* **Set of tasks**:
A - Answer these questions about the Eigen mailing-list post, one per line, marking each answer (i), (ii), (iii):
(i) Which architecture does Emscripten currently pretend to be when compiling C++ code?
(ii) Whose values could be tweaked to get the benefit of more registers on Emscripten?
(iii) What is named as an example of something native code detects at runtime?
B - Could you revise the Eigen mailing-list post by giving everything from "Indeed, both the" down to "mean more registers.", with "improvements" swapped for "enhancements"?
C - Which named technologies (languages, libraries, compilers, or instruction sets) appear in the Eigen mailing-list post? List every one.

Re: [eigen] Status of building Eigen with Emscripten (running Eigen code

2016-02-10 16:23 GMT-05:00 Benoit Jacob <jacob.benoit.1@xxxxxxxxxx>:

Indeed, both the the things that you mention would be very important improvements, but I am not aware of any plan at the moment:

64bit vs. 32bit is in principle invisible to _javascript_ (since there are no pointers), but Emscripten has to pretend that it is a particular arch when compiling existing C++ code, and at the moment it only pretends to be a 32bit arch. For most code, there is little benefit in having Emscripten pretending to be a 64bit arch, but of course, for us it would be very nice as that would mean more registers.

Actually, we could get the benefits of more registers on Emscripten just by tweaking the values of EIGEN_ARCH_DEFAULT_NUMBER_OF_REGISTERS. The problem is that we wouldn't know at compile time how many registers the client machine will have. But we could compile Eigen code twice, and have the Web application choose the right version at runtime, like we do in native code when detecting e.g. AVX.

* **Information**:
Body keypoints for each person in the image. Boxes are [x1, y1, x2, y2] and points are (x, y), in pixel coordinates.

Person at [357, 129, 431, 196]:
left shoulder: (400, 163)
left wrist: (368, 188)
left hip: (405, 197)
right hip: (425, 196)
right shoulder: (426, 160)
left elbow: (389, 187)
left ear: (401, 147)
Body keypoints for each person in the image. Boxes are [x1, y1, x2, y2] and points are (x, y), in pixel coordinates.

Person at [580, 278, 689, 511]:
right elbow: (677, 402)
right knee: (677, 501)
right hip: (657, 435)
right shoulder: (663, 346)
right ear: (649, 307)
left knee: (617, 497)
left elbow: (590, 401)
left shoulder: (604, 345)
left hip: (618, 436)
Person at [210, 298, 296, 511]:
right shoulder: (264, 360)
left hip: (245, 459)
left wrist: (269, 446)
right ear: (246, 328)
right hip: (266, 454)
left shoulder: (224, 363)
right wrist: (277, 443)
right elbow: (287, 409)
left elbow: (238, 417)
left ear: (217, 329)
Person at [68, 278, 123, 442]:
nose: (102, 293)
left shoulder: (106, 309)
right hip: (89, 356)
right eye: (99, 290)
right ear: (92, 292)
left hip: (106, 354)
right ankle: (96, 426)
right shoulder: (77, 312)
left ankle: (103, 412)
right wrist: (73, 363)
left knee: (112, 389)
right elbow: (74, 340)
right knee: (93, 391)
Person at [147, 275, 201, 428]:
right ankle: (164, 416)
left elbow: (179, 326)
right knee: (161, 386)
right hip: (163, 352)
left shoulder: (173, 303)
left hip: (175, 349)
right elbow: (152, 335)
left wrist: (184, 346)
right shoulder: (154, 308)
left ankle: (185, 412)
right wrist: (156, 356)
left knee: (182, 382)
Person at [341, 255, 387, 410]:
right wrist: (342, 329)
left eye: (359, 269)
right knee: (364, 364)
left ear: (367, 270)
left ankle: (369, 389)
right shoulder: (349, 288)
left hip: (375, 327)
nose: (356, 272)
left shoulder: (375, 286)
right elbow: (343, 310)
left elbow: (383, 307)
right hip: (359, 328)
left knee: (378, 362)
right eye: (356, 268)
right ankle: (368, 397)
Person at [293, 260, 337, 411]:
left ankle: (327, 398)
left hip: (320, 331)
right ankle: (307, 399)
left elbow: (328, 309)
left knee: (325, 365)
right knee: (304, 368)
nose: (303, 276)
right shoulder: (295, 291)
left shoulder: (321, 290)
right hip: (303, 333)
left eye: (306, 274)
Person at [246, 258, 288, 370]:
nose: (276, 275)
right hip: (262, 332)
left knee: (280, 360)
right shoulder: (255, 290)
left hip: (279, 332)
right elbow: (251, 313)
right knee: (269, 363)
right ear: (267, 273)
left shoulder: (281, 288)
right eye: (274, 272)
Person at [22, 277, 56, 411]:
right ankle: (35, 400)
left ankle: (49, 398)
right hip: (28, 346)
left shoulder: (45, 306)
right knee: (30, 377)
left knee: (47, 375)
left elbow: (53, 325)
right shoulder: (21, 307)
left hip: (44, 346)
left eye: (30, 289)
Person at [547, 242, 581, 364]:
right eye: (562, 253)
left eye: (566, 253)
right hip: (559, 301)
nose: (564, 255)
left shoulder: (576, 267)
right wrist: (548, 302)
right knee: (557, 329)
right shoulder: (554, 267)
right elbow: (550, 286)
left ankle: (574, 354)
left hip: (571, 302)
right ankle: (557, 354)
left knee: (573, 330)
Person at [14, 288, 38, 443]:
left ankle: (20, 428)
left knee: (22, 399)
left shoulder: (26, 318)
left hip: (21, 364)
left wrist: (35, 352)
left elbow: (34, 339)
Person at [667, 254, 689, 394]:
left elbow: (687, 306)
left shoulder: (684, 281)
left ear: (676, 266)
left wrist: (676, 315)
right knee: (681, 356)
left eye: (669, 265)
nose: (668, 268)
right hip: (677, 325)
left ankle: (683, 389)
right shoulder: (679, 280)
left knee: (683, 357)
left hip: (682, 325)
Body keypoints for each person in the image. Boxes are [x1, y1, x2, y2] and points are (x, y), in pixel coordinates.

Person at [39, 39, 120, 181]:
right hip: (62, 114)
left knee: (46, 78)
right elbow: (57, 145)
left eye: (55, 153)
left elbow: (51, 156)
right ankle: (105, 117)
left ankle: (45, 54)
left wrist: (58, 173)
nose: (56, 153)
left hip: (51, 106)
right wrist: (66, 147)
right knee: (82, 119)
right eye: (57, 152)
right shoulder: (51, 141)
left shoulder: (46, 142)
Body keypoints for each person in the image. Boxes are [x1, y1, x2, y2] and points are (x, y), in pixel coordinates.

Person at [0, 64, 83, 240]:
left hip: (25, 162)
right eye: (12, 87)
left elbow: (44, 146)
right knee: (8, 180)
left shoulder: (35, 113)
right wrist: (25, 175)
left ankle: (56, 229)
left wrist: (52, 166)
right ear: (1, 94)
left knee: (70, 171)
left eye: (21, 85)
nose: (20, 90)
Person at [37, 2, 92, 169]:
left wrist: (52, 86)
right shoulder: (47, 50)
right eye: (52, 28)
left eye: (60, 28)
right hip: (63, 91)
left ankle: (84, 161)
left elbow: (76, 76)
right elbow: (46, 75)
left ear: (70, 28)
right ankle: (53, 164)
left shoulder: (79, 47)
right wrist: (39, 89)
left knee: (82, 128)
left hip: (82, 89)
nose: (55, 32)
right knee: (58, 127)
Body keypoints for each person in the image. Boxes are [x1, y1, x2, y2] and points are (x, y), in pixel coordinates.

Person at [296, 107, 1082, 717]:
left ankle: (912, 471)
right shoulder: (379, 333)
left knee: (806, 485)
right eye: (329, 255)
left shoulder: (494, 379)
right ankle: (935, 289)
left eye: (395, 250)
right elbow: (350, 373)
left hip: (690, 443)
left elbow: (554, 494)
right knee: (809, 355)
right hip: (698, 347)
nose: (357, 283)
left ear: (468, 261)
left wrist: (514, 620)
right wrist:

* **Numbered responses**:
A -
(i) A 32bit arch.
(ii) EIGEN_ARCH_DEFAULT_NUMBER_OF_REGISTERS.
(iii) AVX.

B -
Indeed, both the the things that you mention would be very important enhancements, but I am not aware of any plan at the moment:

64bit vs. 32bit is in principle invisible to _javascript_ (since there are no pointers), but Emscripten has to pretend that it is a particular arch when compiling existing C++ code, and at the moment it only pretends to be a 32bit arch. For most code, there is little benefit in having Emscripten pretending to be a 64bit arch, but of course, for us it would be very nice as that would mean more registers.

C -
Eigen
Emscripten
JavaScript
C++
AVX